### Material provided
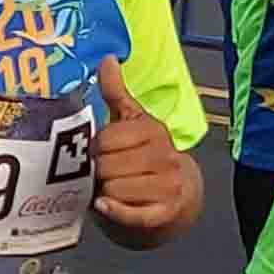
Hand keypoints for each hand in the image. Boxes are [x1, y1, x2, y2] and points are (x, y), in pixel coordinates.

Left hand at [87, 58, 193, 243]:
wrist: (178, 197)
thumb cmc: (146, 157)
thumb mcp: (133, 123)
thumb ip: (117, 93)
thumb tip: (108, 59)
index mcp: (154, 130)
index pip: (107, 139)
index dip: (96, 148)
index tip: (100, 152)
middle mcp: (165, 156)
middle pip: (107, 166)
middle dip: (99, 172)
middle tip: (105, 173)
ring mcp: (168, 186)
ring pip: (114, 189)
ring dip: (105, 192)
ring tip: (112, 188)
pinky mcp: (165, 213)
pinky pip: (130, 214)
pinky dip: (114, 211)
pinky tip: (105, 204)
######
- _Activity_:
Excluding the pictures, transcribe each entry above word for word.

- _Your solution_:
Hand keypoints for each hand in the image. Boxes are [x1, y1, x2, y2] and points are (x, y), in pixel coordinates.

Left hand at [87, 58, 193, 243]:
wrist: (178, 197)
thumb cmc: (146, 157)
thumb mcp: (133, 123)
thumb ip: (117, 93)
thumb tip: (108, 59)
index mcp: (154, 130)
index pip: (107, 139)
index dip: (96, 148)
index tip: (100, 152)
middle mcp: (165, 156)
middle pip: (107, 166)
middle dip: (99, 172)
middle tip: (105, 173)
ring mcp: (168, 186)
ring pip: (114, 189)
ring dip: (105, 192)
ring tip: (112, 188)
pinky mcp: (165, 213)
pinky pip: (130, 214)
pinky dip: (114, 211)
pinky tip: (105, 204)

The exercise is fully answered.